In effect, the entire transaction looks to the firewall as a regular
HTTP request which it allows through without problem.
HTTP tunneling is the technical name for this approach. Note that
simpler forms of HTTP tunneling that do not route via the web server
port (default is 80) will still fail since the firewall is typically
configured to block access on other ports.
JWebServerGateway Configuration
JWebServerGateway has two implementations. You must install the
correct implementation depending on your web server setup. Both
gateways are included in the JDataConnect distribution. The
following table lists the implementations.
Web Server Type
Gateway
Notes
Connection String
Servlet Capable
JWebServerGateway.class
Implemented as a Servlet
gatewayType = 1
ISAPI
JWebServerGateway.dll
Implemented as an ISAPI dll
gatewayType = 0
Connection Architecture Using JWebServerGateway and
JDataConnect
Please visit our architecture page for all architectural diagrams.

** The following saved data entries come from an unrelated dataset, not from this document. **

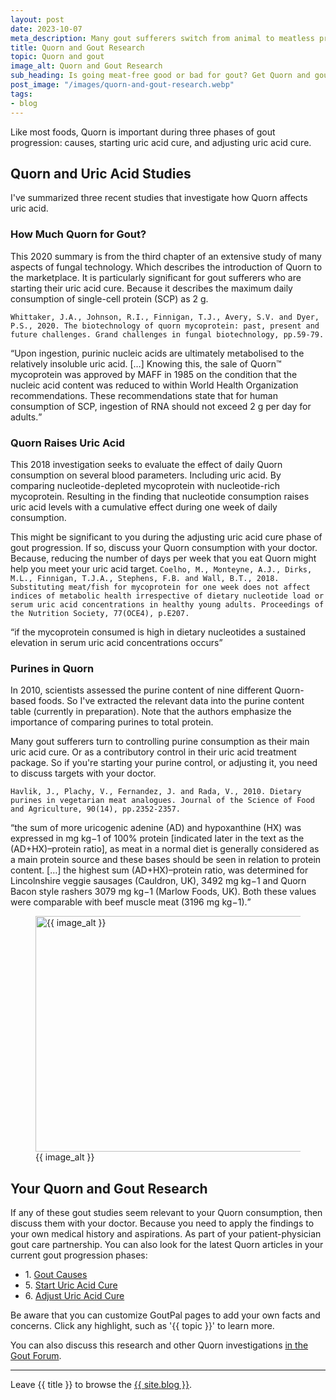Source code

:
 ```yaml
---
layout: post
date: 2023-10-07
meta_description: Many gout sufferers switch from animal to meatless protein. But how does eating Quorn affect your gout? Is it high or low in purines? Get Quorn and gout facts now.
title: Quorn and Gout Research
topic: Quorn and gout
image_alt: Quorn and Gout Research
sub_heading: Is going meat-free good or bad for gout? Get Quorn and gout facts here.
post_image: "/images/quorn-and-gout-research.webp"
tags:
- blog
---
```

<p>Like most foods, Quorn is important during three phases of gout progression: causes, starting uric acid cure, and adjusting uric acid cure.</p>
<h2 id="studies">Quorn and Uric Acid Studies</h2>
<p>I've summarized three recent studies that investigate how Quorn affects uric acid.</p>
<h3 id="quorn">How Much Quorn for Gout?</h3>
<p>This 2020 summary is from the third chapter of an extensive study of many aspects of fungal technology. Which describes the introduction of Quorn to the marketplace. It is particularly significant for gout sufferers who are starting their uric acid cure. Because it describes the maximum daily consumption of  single-cell protein (SCP) as 2 g.</p>
<p><code>Whittaker, J.A., Johnson, R.I., Finnigan, T.J., Avery, S.V. and Dyer, P.S., 2020. The biotechnology of quorn mycoprotein: past, present and future challenges. Grand challenges in fungal biotechnology, pp.59-79.</code></p>
<p><q cite="https://doi.org/10.1007/978-3-030-29541-7_3">Upon ingestion, purinic nucleic acids are ultimately metabolised to the relatively insoluble uric acid. […] Knowing this, the sale of Quorn™ mycoprotein was approved by MAFF in 1985 on the condition that the nucleic acid content was reduced to within World Health Organization recommendations. These recommendations state that for human consumption of SCP, ingestion of RNA should not exceed 2 g per day for adults.</q></p>
<h3 id="uric">Quorn Raises Uric Acid</h3>
<p>This 2018 investigation seeks to evaluate the effect of daily Quorn consumption on several blood parameters. Including uric acid. By comparing nucleotide-depleted mycoprotein with nucleotide-rich mycoprotein. Resulting in the finding that nucleotide consumption raises uric acid levels with a cumulative effect during one week of daily consumption.</p>
<p>This might be significant to you during the adjusting uric acid cure phase of gout progression. If so, discuss your Quorn consumption with your doctor. Because, reducing the number of days per week that you eat Quorn might help you meet your uric acid target.
<code>Coelho, M., Monteyne, A.J., Dirks, M.L., Finnigan, T.J.A., Stephens, F.B. and Wall, B.T., 2018. Substituting meat/fish for mycoprotein for one week does not affect indices of metabolic health irrespective of dietary nucleotide load or serum uric acid concentrations in healthy young adults. Proceedings of the Nutrition Society, 77(OCE4), p.E207.</code></p>
<p><q cite="https://doi.org/10.1017/S0029665118002136">if the mycoprotein consumed is high in dietary nucleotides a sustained elevation in serum uric acid concentrations occurs</q></p>
<h3 id="purines">Purines in Quorn</h3>
<p>In 2010, scientists assessed the purine content of nine different Quorn-based foods. So I've extracted the relevant data into the purine content table (currently in preparation). Note that the authors emphasize the importance of comparing purines to total protein.</p>
<p>Many gout sufferers turn to controlling purine consumption as their main uric acid cure. Or as a contributory control in their uric acid treatment package. So if you're starting your purine control, or adjusting it, you need to discuss targets with your doctor.</p>
<p><code>Havlik, J., Plachy, V., Fernandez, J. and Rada, V., 2010. Dietary purines in vegetarian meat analogues. Journal of the Science of Food and Agriculture, 90(14), pp.2352-2357.</code></p>
<p><q cite="https://doi.org/10.1002/jsfa.4089">the sum of more uricogenic adenine (AD) and hypoxanthine (HX) was expressed in mg kg−1 of 100% protein [indicated later in the text as the (AD+HX)–protein ratio], as meat in a normal diet is generally considered as a main protein source and these bases should be seen in relation to protein content. […] the highest sum (AD+HX)–protein ratio, was determined for Lincolnshire veggie sausages (Cauldron, UK), 3492 mg kg−1 and Quorn Bacon style rashers 3079 mg kg−1 (Marlow Foods, UK). Both these values were comparable with beef muscle meat (3196 mg kg−1).</q></p>
<figure id="image" class="inner">
<img src="{{ post_image }}" alt="{{ image_alt }}"  width="610" height="377">
  <figcaption>{{ image_alt }}</figcaption>
</figure>
<h2 id="next">Your Quorn and Gout Research</h2>
If any of these gout studies seem relevant to your Quorn consumption, then discuss them with your doctor. Because you need to apply the findings to your own medical history and aspirations. As part of your patient-physician gout care partnership. You can also look for the latest Quorn articles in your current gout progression phases:<ul>
<li>1. <a href="https://goutpal.com/blog/gout-causes/">Gout Causes</a></li>
<li>5. <a href="https://goutpal.com/blog/start-uric-acid-cure/">Start Uric Acid Cure</a></li>
<li>6. <a href="https://goutpal.com/blog/adjust-uric-acid-cure/">Adjust Uric Acid Cure</a></li>
</ul>

Be aware that you can customize GoutPal pages to add your own facts and concerns. Click any highlight, such as '{{ topic }}' to learn more.

You can also discuss this research and other Quorn investigations <a href="https://links.goutpal.com/p/goutpal-links-gout-discussions?a=888958067">in the Gout Forum</a>.
<hr>
Leave {{ title }} to browse the <a href="/blog">{{ site.blog }}</a>.
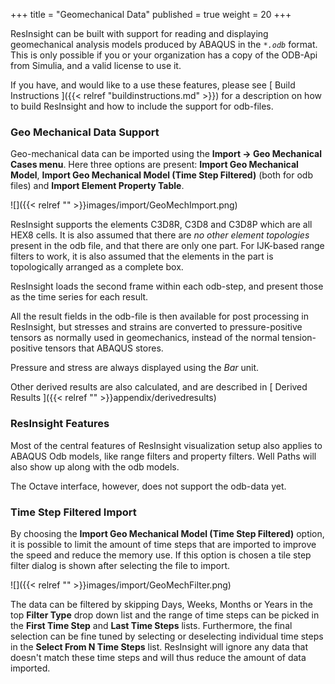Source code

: +++
title = "Geomechanical Data"
published = true
weight = 20
+++

ResInsight can be built with support for reading and displaying geomechanical analysis models produced by ABAQUS in the _`*.odb`_ format. This is only possible if you or your organization has a copy of the ODB-Api from Simulia, and a valid license to use it. 

If you have, and would like to a use these features, please see [ Build Instructions ]({{< relref "buildinstructions.md" >}}) for a description on how to build ResInsight and how to include the support for odb-files.

### Geo Mechanical Data Support
Geo-mechanical data can be imported using the **Import -> Geo Mechanical Cases menu**. Here three options are present: **Import Geo Mechanical Model**, **Import Geo Mechanical Model (Time Step Filtered)**  (both for odb files) and **Import Element Property Table**.


![]({{< relref "" >}}images/import/GeoMechImport.png)

ResInsight supports the elements C3D8R, C3D8 and C3D8P which are all HEX8 cells. It is also assumed that there are *no other element topologies* present in the odb file, and that there are only one part. For IJK-based range filters to work, it is also assumed that the elements in the part is topologically arranged as a complete box.
 
ResInsight loads the second frame within each odb-step, and present those as the time series for each result.

All the result fields in the odb-file is then available for post processing in ResInsight, but stresses and strains are converted to pressure-positive tensors as normally used in geomechanics, instead of the normal tension-positive tensors that ABAQUS stores.

Pressure and stress are always displayed using the *Bar* unit.

Other derived results are also calculated, and are described in [ Derived Results ]({{< relref "" >}}appendix/derivedresults)

### ResInsight Features
Most of the central features of ResInsight visualization setup also applies to ABAQUS Odb models, like range filters and property filters. Well Paths will also show up along with the odb models.

The Octave interface, however, does not support the odb-data yet.

### Time Step Filtered Import
By choosing the **Import Geo Mechanical Model (Time Step Filtered)** option, it is possible to limit the amount of time steps that are imported to improve the speed and reduce the memory use. If this option is chosen a tile step filter dialog is shown after selecting the file to import.

![]({{< relref "" >}}images/import/GeoMechFilter.png)

The data can be filtered by skipping Days, Weeks, Months or Years in the top **Filter Type** drop down list and the range of time steps can be picked in the **First Time Step** and **Last Time Steps** lists. Furthermore, the final selection can be fine tuned by selecting or deselecting individual time steps in the **Select From N Time Steps** list. ResInsight will ignore any data that doesn't match these time steps and will thus reduce the amount of data imported.
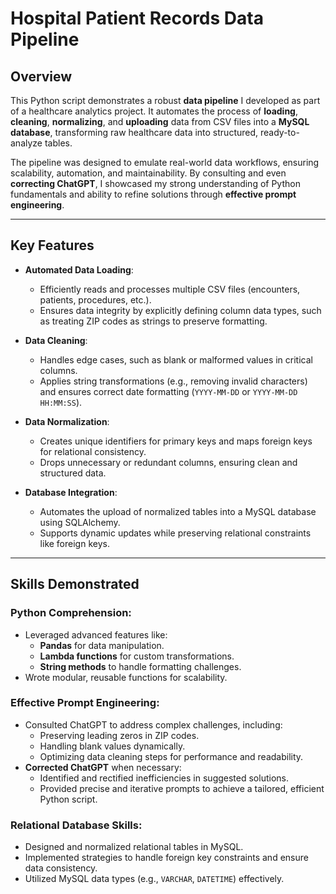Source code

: # **Hospital Patient Records Data Pipeline**

## **Overview**
This Python script demonstrates a robust **data pipeline** I developed as part of a healthcare analytics project. It automates the process of **loading**, **cleaning**, **normalizing**, and **uploading** data from CSV files into a **MySQL database**, transforming raw healthcare data into structured, ready-to-analyze tables.

The pipeline was designed to emulate real-world data workflows, ensuring scalability, automation, and maintainability. By consulting and even **correcting ChatGPT**, I showcased my strong understanding of Python fundamentals and ability to refine solutions through **effective prompt engineering**.

---

## **Key Features**
- **Automated Data Loading**:
  - Efficiently reads and processes multiple CSV files (encounters, patients, procedures, etc.).
  - Ensures data integrity by explicitly defining column data types, such as treating ZIP codes as strings to preserve formatting.
  
- **Data Cleaning**:
  - Handles edge cases, such as blank or malformed values in critical columns.
  - Applies string transformations (e.g., removing invalid characters) and ensures correct date formatting (`YYYY-MM-DD` or `YYYY-MM-DD HH:MM:SS`).

- **Data Normalization**:
  - Creates unique identifiers for primary keys and maps foreign keys for relational consistency.
  - Drops unnecessary or redundant columns, ensuring clean and structured data.

- **Database Integration**:
  - Automates the upload of normalized tables into a MySQL database using SQLAlchemy.
  - Supports dynamic updates while preserving relational constraints like foreign keys.

---

## **Skills Demonstrated**
### **Python Comprehension**:
- Leveraged advanced features like:
  - **Pandas** for data manipulation.
  - **Lambda functions** for custom transformations.
  - **String methods** to handle formatting challenges.
- Wrote modular, reusable functions for scalability.

### **Effective Prompt Engineering**:
- Consulted ChatGPT to address complex challenges, including:
  - Preserving leading zeros in ZIP codes.
  - Handling blank values dynamically.
  - Optimizing data cleaning steps for performance and readability.
- **Corrected ChatGPT** when necessary:
  - Identified and rectified inefficiencies in suggested solutions.
  - Provided precise and iterative prompts to achieve a tailored, efficient Python script.

### **Relational Database Skills**:
- Designed and normalized relational tables in MySQL.
- Implemented strategies to handle foreign key constraints and ensure data consistency.
- Utilized MySQL data types (e.g., `VARCHAR`, `DATETIME`) effectively.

How to Setup and Administer the Servlet JWebServerGateway
JWebServerGateway must be installed as a servlet in your web
server environment. See your specific web server’s documentation
to learn about installing servlets.
You can specify the following properties to customize
JWebServerGateway. See your specific web server’s documentation to
learn about installing servlet properties. Note that properties
are case sensitive.
logging=1 causes JWebServerGateway to
log trace information to the console and a trace file called
JWebServerGateway.txt
jdataserverPort=nnnn causes
JWebServerGateway to look for JDataServer on port nnnn. If you not
specify this property the gateway will expect JDataServer to be
running on the default port (1150).
System administrators may query the running status of remote
JWebServerGateway via a web browser. The status gives information
such as when the gateway started, how often it was used and the
details of any error conditions that occurred. To query the status
of JWebServerGateway use the URL:
http://\JWebServerGateway
where RemoteServer is the name or address of the remote server.
How to Setup and Administer the ISAPI JWebServerGateway
Copy JWebServerGateway.dll into the root directory of your web
server.
Ensure that whatever directory you install JwebServerGateway.dll
into has execute permission, not just read permission. If that
directory has only read permission (the default) then the web
server will not execute the DLL, but rather offer to download it.
Ensure that your web server software is configured to run on port
80 and is up and running.
JWebServerGateway supports the logging options Log Errors, Log
Objects and Log File. These options may be enabled using the
administrator JDataAdmin. Note that if you change
JWebServerGateway logging options you must stop and restart your
web server software for the changes to take affect. e.g. for
Internet Information Server IIS stop and start the World Wide Web
Publishing Service in NT’s service administrator. If a log file is
specified in JDataAdmin JWebServerGateway will create the log file
in the web server software’s operating directory. e.g. For IIS
that would be \WINNT\SYSTEM32.
System administrators may query the running status of remote
JWebServerGateway via a web browser. The status gives information
such as when the gateway started, how often it was used and the
details of any error conditions that occurred. To query the status
of JWebServerGateway use the URL:
http://\JWebServerGateway.dll?query
where RemoteServer is the name or address of the remote server.
Testing Applications Using JWebServerGateway
Many programmers develop applications on a local computer and then
deploy the final application to a different server. In this case
testing for firewall operation may be difficult. The easiest way
to test JDataConnect using JWebServerGateway is: :
- Install JWebServerGateway as previously described.
- Use JDataAdmin to set the port for JDataServer to something other than the default, for example 2000.
- Do not specify a port on your JDBC connect string so that the JDataConnect drivers attempt to connect to JDataServer on the default port. When this connection fails the JDataConnect driver will automatically attempt a HTTP connection on port 80 via JWebServerGateway instead. JWebServerGateway will then route your JDBC calls through to JDataServer on port 2000.